▶ [EXERCISE]
Repeat all of the records verbatim.

▶ [DATASET CONTENT]

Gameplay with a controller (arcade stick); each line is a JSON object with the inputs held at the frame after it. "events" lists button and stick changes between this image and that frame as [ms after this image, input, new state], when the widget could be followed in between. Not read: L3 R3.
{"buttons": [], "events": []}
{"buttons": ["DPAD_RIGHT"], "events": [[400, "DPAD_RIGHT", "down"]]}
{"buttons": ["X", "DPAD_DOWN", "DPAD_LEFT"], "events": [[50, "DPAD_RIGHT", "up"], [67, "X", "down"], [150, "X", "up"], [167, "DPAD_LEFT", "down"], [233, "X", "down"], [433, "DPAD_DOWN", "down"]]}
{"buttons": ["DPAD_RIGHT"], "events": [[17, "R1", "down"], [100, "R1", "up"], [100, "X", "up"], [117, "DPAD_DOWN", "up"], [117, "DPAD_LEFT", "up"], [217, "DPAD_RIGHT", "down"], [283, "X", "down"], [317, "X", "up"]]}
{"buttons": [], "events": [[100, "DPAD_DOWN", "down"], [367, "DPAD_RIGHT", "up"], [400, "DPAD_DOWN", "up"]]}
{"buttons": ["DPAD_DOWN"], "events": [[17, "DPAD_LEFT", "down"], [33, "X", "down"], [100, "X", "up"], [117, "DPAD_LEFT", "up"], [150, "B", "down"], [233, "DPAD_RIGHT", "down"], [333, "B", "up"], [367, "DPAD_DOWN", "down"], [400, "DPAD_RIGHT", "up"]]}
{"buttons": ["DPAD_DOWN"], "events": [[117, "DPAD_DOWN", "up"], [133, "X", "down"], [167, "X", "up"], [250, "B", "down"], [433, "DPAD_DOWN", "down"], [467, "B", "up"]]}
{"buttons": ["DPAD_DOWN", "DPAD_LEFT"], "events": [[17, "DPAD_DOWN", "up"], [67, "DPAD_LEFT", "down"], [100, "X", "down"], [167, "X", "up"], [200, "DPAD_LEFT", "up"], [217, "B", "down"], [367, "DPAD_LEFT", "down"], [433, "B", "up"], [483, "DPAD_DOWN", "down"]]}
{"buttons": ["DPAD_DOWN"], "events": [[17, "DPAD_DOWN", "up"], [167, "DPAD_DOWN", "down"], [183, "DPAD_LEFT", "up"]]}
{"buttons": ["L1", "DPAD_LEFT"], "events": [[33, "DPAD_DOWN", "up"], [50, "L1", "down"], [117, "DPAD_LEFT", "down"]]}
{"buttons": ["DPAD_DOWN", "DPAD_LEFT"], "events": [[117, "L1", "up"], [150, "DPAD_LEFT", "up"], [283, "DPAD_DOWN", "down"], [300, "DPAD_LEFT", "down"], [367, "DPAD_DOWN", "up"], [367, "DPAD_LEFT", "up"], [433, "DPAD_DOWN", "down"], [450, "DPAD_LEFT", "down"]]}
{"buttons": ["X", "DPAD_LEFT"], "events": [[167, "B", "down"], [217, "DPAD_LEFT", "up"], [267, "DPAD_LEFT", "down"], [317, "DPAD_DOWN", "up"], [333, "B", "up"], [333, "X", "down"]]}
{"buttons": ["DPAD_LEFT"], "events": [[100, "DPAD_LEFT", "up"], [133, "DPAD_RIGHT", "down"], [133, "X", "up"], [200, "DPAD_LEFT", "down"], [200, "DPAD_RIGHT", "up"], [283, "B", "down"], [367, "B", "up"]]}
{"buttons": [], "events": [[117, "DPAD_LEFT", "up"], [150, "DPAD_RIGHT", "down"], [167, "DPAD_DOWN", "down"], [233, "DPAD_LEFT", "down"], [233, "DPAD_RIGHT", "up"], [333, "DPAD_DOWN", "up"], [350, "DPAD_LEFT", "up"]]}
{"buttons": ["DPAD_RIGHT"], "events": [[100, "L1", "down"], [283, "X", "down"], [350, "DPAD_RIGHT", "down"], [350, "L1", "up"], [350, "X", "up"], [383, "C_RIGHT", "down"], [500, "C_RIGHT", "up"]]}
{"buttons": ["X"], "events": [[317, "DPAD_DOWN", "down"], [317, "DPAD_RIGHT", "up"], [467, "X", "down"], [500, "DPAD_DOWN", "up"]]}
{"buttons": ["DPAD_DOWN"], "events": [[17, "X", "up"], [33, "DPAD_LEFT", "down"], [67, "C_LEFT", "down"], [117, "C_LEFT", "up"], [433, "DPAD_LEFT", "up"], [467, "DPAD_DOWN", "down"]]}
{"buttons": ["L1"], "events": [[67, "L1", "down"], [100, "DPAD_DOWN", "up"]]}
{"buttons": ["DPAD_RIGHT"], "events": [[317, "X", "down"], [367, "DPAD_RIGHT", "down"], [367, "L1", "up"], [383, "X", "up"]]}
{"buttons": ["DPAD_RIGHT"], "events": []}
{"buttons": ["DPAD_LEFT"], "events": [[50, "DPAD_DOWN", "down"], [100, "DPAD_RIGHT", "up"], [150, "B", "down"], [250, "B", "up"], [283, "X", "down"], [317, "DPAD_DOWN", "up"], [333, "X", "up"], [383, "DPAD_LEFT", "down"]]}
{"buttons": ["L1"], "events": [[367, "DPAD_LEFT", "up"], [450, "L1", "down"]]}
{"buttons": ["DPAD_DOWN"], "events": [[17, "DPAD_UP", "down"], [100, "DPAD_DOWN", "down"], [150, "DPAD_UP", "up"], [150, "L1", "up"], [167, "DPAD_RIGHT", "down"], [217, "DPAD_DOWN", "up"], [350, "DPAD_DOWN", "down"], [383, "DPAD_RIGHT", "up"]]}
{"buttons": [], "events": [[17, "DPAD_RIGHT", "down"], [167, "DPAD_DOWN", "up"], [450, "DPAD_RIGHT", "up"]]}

▶ [RESPONSE]
Gameplay with a controller (arcade stick); each line is a JSON object with the inputs held at the frame after it. "events" lists button and stick changes between this image and that frame as [ms after this image, input, new state], when the widget could be followed in between. Not read: L3 R3.
{"buttons": [], "events": []}
{"buttons": ["DPAD_RIGHT"], "events": [[400, "DPAD_RIGHT", "down"]]}
{"buttons": ["X", "DPAD_DOWN", "DPAD_LEFT"], "events": [[50, "DPAD_RIGHT", "up"], [67, "X", "down"], [150, "X", "up"], [167, "DPAD_LEFT", "down"], [233, "X", "down"], [433, "DPAD_DOWN", "down"]]}
{"buttons": ["DPAD_RIGHT"], "events": [[17, "R1", "down"], [100, "R1", "up"], [100, "X", "up"], [117, "DPAD_DOWN", "up"], [117, "DPAD_LEFT", "up"], [217, "DPAD_RIGHT", "down"], [283, "X", "down"], [317, "X", "up"]]}
{"buttons": [], "events": [[100, "DPAD_DOWN", "down"], [367, "DPAD_RIGHT", "up"], [400, "DPAD_DOWN", "up"]]}
{"buttons": ["DPAD_DOWN"], "events": [[17, "DPAD_LEFT", "down"], [33, "X", "down"], [100, "X", "up"], [117, "DPAD_LEFT", "up"], [150, "B", "down"], [233, "DPAD_RIGHT", "down"], [333, "B", "up"], [367, "DPAD_DOWN", "down"], [400, "DPAD_RIGHT", "up"]]}
{"buttons": ["DPAD_DOWN"], "events": [[117, "DPAD_DOWN", "up"], [133, "X", "down"], [167, "X", "up"], [250, "B", "down"], [433, "DPAD_DOWN", "down"], [467, "B", "up"]]}
{"buttons": ["DPAD_DOWN", "DPAD_LEFT"], "events": [[17, "DPAD_DOWN", "up"], [67, "DPAD_LEFT", "down"], [100, "X", "down"], [167, "X", "up"], [200, "DPAD_LEFT", "up"], [217, "B", "down"], [367, "DPAD_LEFT", "down"], [433, "B", "up"], [483, "DPAD_DOWN", "down"]]}
{"buttons": ["DPAD_DOWN"], "events": [[17, "DPAD_DOWN", "up"], [167, "DPAD_DOWN", "down"], [183, "DPAD_LEFT", "up"]]}
{"buttons": ["L1", "DPAD_LEFT"], "events": [[33, "DPAD_DOWN", "up"], [50, "L1", "down"], [117, "DPAD_LEFT", "down"]]}
{"buttons": ["DPAD_DOWN", "DPAD_LEFT"], "events": [[117, "L1", "up"], [150, "DPAD_LEFT", "up"], [283, "DPAD_DOWN", "down"], [300, "DPAD_LEFT", "down"], [367, "DPAD_DOWN", "up"], [367, "DPAD_LEFT", "up"], [433, "DPAD_DOWN", "down"], [450, "DPAD_LEFT", "down"]]}
{"buttons": ["X", "DPAD_LEFT"], "events": [[167, "B", "down"], [217, "DPAD_LEFT", "up"], [267, "DPAD_LEFT", "down"], [317, "DPAD_DOWN", "up"], [333, "B", "up"], [333, "X", "down"]]}
{"buttons": ["DPAD_LEFT"], "events": [[100, "DPAD_LEFT", "up"], [133, "DPAD_RIGHT", "down"], [133, "X", "up"], [200, "DPAD_LEFT", "down"], [200, "DPAD_RIGHT", "up"], [283, "B", "down"], [367, "B", "up"]]}
{"buttons": [], "events": [[117, "DPAD_LEFT", "up"], [150, "DPAD_RIGHT", "down"], [167, "DPAD_DOWN", "down"], [233, "DPAD_LEFT", "down"], [233, "DPAD_RIGHT", "up"], [333, "DPAD_DOWN", "up"], [350, "DPAD_LEFT", "up"]]}
{"buttons": ["DPAD_RIGHT"], "events": [[100, "L1", "down"], [283, "X", "down"], [350, "DPAD_RIGHT", "down"], [350, "L1", "up"], [350, "X", "up"], [383, "C_RIGHT", "down"], [500, "C_RIGHT", "up"]]}
{"buttons": ["X"], "events": [[317, "DPAD_DOWN", "down"], [317, "DPAD_RIGHT", "up"], [467, "X", "down"], [500, "DPAD_DOWN", "up"]]}
{"buttons": ["DPAD_DOWN"], "events": [[17, "X", "up"], [33, "DPAD_LEFT", "down"], [67, "C_LEFT", "down"], [117, "C_LEFT", "up"], [433, "DPAD_LEFT", "up"], [467, "DPAD_DOWN", "down"]]}
{"buttons": ["L1"], "events": [[67, "L1", "down"], [100, "DPAD_DOWN", "up"]]}
{"buttons": ["DPAD_RIGHT"], "events": [[317, "X", "down"], [367, "DPAD_RIGHT", "down"], [367, "L1", "up"], [383, "X", "up"]]}
{"buttons": ["DPAD_RIGHT"], "events": []}
{"buttons": ["DPAD_LEFT"], "events": [[50, "DPAD_DOWN", "down"], [100, "DPAD_RIGHT", "up"], [150, "B", "down"], [250, "B", "up"], [283, "X", "down"], [317, "DPAD_DOWN", "up"], [333, "X", "up"], [383, "DPAD_LEFT", "down"]]}
{"buttons": ["L1"], "events": [[367, "DPAD_LEFT", "up"], [450, "L1", "down"]]}
{"buttons": ["DPAD_DOWN"], "events": [[17, "DPAD_UP", "down"], [100, "DPAD_DOWN", "down"], [150, "DPAD_UP", "up"], [150, "L1", "up"], [167, "DPAD_RIGHT", "down"], [217, "DPAD_DOWN", "up"], [350, "DPAD_DOWN", "down"], [383, "DPAD_RIGHT", "up"]]}
{"buttons": [], "events": [[17, "DPAD_RIGHT", "down"], [167, "DPAD_DOWN", "up"], [450, "DPAD_RIGHT", "up"]]}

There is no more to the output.